EXCERPT PROVIDED:
==*==

On Wed, Jul 31, 2024 at 06:43:12PM +0800, Furong Xu wrote:
> diff --git a/drivers/net/ethernet/stmicro/stmmac/stmmac.h b/drivers/net/ethernet/stmicro/stmmac/stmmac.h
> index b23b920eedb1..5228493bc68c 100644
> --- a/drivers/net/ethernet/stmicro/stmmac/stmmac.h
> +++ b/drivers/net/ethernet/stmicro/stmmac/stmmac.h
> @@ -345,6 +345,9 @@ struct stmmac_priv {
>  	struct work_struct fpe_task;
>  	char wq_name[IFNAMSIZ + 4];
>  
> +	/* Serialize access to MAC Merge state between ethtool requests */
> +	struct mutex mm_lock;

The thing is, ethtool requests are already serialized by the rtnl_mutex.
The purpose of a driver-level locking scheme is to serialize the ethtool
requests with things like interrupts, work queues, etc, to avoid
corrupting driver state.

==*==

DATASET EXCERPT:
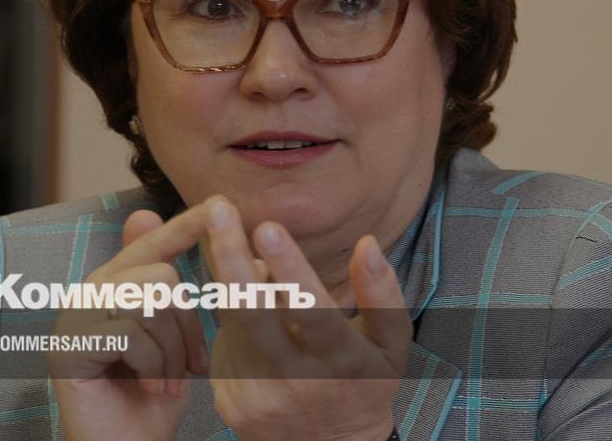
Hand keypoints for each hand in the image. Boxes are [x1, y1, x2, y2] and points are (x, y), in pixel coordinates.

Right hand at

==*==

REQUIRED TASKS:
- a) According to the review excerpt, what already serializes ethtool requests?
- b) Repeat everything in the review excerpt from "The thing is, ethtool" down to "corrupting driver state.".
The data that comes after the review excerpt is separate material.

EXERCISE ANSWERS:
- a) The rtnl_mutex.

- b)
The thing is, ethtool requests are already serialized by the rtnl_mutex.
The purpose of a driver-level locking scheme is to serialize the ethtool
requests with things like interrupts, work queues, etc, to avoid
corrupting driver state.